YOUR TASK
In the records below, which lines include "minor"? Copy them.

Stored dataset items
*** Begin section ***
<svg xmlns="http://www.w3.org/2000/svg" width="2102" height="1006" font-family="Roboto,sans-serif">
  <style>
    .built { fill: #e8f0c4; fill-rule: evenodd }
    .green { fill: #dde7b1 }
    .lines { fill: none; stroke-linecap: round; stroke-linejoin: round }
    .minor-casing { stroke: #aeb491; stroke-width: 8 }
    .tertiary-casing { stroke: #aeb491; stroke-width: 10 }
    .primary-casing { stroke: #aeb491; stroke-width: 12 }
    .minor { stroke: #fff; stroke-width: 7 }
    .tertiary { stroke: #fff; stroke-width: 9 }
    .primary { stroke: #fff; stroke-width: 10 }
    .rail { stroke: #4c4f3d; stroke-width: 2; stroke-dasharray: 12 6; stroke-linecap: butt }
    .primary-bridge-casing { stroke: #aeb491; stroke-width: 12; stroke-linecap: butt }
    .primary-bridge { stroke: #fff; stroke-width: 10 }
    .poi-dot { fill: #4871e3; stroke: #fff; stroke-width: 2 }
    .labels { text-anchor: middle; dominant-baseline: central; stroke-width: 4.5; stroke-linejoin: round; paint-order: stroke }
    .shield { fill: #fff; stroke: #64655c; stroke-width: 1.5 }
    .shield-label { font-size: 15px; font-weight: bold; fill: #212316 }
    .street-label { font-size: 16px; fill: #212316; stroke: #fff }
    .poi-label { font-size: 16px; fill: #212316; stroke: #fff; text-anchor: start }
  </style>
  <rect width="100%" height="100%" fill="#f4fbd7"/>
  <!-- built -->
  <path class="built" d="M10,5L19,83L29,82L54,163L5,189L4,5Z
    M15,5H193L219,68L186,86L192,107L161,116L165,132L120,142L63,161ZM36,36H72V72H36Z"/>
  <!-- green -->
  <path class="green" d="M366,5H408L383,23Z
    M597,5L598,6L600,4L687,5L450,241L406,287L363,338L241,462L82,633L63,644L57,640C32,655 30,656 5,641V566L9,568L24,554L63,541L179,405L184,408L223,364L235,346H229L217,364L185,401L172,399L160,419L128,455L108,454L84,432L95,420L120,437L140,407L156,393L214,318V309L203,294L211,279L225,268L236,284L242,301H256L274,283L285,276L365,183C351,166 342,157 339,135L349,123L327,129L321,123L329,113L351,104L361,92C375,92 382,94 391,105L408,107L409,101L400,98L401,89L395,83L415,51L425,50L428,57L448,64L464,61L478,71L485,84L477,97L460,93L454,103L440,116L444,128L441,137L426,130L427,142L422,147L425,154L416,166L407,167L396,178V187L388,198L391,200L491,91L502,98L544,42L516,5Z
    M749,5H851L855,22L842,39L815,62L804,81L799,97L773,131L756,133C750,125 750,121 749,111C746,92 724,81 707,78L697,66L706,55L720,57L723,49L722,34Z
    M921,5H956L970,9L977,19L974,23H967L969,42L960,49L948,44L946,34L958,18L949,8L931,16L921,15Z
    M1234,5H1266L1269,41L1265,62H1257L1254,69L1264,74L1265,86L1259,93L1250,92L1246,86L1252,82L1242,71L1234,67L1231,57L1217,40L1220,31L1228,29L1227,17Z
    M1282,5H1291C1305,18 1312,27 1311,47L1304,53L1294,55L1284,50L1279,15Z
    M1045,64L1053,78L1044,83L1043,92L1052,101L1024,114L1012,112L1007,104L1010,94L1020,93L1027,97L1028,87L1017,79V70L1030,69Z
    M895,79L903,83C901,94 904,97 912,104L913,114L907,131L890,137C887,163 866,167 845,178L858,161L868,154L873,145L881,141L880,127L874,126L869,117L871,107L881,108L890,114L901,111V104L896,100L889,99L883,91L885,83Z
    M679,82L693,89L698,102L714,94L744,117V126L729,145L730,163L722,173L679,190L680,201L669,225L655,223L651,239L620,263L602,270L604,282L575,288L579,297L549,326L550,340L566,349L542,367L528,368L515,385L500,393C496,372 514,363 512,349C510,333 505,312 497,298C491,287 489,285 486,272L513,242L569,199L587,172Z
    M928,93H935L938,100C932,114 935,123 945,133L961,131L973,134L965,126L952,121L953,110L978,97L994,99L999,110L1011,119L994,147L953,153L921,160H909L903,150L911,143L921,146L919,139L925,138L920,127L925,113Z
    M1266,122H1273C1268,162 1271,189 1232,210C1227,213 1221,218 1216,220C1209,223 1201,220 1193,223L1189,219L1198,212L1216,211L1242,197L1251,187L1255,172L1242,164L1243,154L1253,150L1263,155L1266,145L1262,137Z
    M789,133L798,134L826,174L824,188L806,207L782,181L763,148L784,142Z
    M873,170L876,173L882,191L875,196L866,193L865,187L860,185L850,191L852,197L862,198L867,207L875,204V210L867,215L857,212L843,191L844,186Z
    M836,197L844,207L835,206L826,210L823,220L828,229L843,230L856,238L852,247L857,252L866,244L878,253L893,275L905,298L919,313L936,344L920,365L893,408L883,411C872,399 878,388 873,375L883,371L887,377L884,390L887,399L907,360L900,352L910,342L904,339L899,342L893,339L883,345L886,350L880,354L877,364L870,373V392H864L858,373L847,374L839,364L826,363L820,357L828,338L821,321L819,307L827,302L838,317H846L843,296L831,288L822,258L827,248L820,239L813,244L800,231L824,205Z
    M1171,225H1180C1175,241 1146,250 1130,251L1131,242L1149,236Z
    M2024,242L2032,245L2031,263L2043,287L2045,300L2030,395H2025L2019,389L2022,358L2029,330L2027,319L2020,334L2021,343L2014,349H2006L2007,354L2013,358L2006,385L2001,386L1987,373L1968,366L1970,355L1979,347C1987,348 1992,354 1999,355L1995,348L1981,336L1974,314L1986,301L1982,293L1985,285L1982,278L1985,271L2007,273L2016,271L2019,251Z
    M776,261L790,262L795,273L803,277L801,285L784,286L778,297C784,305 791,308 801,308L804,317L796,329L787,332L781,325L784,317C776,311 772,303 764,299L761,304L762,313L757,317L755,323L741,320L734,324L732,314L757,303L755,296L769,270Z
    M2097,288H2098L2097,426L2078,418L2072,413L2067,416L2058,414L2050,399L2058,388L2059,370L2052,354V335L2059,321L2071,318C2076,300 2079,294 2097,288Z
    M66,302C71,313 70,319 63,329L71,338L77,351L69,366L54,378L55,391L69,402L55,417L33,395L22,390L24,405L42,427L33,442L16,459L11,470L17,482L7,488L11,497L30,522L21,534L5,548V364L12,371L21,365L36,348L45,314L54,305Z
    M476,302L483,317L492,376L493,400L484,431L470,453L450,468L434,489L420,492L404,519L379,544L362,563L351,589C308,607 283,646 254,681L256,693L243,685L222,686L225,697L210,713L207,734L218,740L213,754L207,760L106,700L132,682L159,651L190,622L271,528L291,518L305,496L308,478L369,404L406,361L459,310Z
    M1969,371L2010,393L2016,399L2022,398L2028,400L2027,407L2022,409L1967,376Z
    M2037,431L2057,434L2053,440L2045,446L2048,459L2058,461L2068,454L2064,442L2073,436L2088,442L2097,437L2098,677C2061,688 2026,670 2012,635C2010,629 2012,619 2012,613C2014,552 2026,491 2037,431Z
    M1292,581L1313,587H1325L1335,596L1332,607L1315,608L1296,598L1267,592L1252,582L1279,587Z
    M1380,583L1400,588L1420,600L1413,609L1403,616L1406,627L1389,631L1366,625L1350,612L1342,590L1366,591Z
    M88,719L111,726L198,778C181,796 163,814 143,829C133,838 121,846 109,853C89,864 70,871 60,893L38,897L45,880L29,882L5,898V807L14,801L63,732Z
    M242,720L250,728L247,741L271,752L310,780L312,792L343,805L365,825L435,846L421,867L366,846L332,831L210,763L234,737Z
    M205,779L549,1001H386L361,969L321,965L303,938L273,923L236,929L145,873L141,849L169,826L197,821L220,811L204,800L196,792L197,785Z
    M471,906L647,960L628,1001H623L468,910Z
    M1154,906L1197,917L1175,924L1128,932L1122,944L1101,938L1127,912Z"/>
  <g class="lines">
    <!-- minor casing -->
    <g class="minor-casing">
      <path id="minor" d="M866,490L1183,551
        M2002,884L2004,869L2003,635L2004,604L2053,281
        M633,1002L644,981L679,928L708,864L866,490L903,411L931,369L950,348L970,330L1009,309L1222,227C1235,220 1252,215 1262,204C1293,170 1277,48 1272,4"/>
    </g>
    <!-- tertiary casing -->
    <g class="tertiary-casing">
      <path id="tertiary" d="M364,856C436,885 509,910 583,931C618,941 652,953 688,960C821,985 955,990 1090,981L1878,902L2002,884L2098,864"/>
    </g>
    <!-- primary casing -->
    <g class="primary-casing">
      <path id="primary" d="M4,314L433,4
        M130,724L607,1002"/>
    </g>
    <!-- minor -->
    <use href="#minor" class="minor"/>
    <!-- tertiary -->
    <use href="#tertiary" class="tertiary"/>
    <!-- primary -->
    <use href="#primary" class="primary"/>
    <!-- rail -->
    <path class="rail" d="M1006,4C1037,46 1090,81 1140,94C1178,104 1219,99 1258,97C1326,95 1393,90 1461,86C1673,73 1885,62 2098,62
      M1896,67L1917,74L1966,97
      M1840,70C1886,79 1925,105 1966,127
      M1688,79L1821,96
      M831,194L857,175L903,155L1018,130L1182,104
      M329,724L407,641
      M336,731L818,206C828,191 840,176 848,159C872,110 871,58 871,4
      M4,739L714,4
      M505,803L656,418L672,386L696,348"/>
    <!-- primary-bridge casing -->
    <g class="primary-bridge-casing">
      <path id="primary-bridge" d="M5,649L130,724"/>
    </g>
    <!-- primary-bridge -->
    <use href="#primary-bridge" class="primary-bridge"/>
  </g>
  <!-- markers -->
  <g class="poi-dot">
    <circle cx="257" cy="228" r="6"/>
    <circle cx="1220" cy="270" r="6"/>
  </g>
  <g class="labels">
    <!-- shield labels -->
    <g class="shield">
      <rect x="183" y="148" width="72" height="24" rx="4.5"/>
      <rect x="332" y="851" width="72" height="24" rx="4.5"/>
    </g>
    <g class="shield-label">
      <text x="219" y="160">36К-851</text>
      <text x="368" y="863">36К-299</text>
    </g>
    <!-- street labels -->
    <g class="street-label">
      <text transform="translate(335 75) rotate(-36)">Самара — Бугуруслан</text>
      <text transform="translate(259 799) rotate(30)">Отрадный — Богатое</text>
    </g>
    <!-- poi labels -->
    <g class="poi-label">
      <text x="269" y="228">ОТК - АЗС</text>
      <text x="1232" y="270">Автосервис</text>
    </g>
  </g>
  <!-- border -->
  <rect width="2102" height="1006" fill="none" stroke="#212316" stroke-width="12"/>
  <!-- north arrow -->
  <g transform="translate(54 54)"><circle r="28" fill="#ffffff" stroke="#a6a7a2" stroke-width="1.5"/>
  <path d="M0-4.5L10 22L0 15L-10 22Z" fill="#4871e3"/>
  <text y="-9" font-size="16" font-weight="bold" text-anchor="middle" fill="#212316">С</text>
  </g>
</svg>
*** End section ***
FINISHED EXERCISE
    .minor-casing { stroke: #aeb491; stroke-width: 8 }
    .minor { stroke: #fff; stroke-width: 7 }
    <!-- minor casing -->
    <g class="minor-casing">
      <path id="minor" d="M866,490L1183,551
    <!-- minor -->
    <use href="#minor" class="minor"/>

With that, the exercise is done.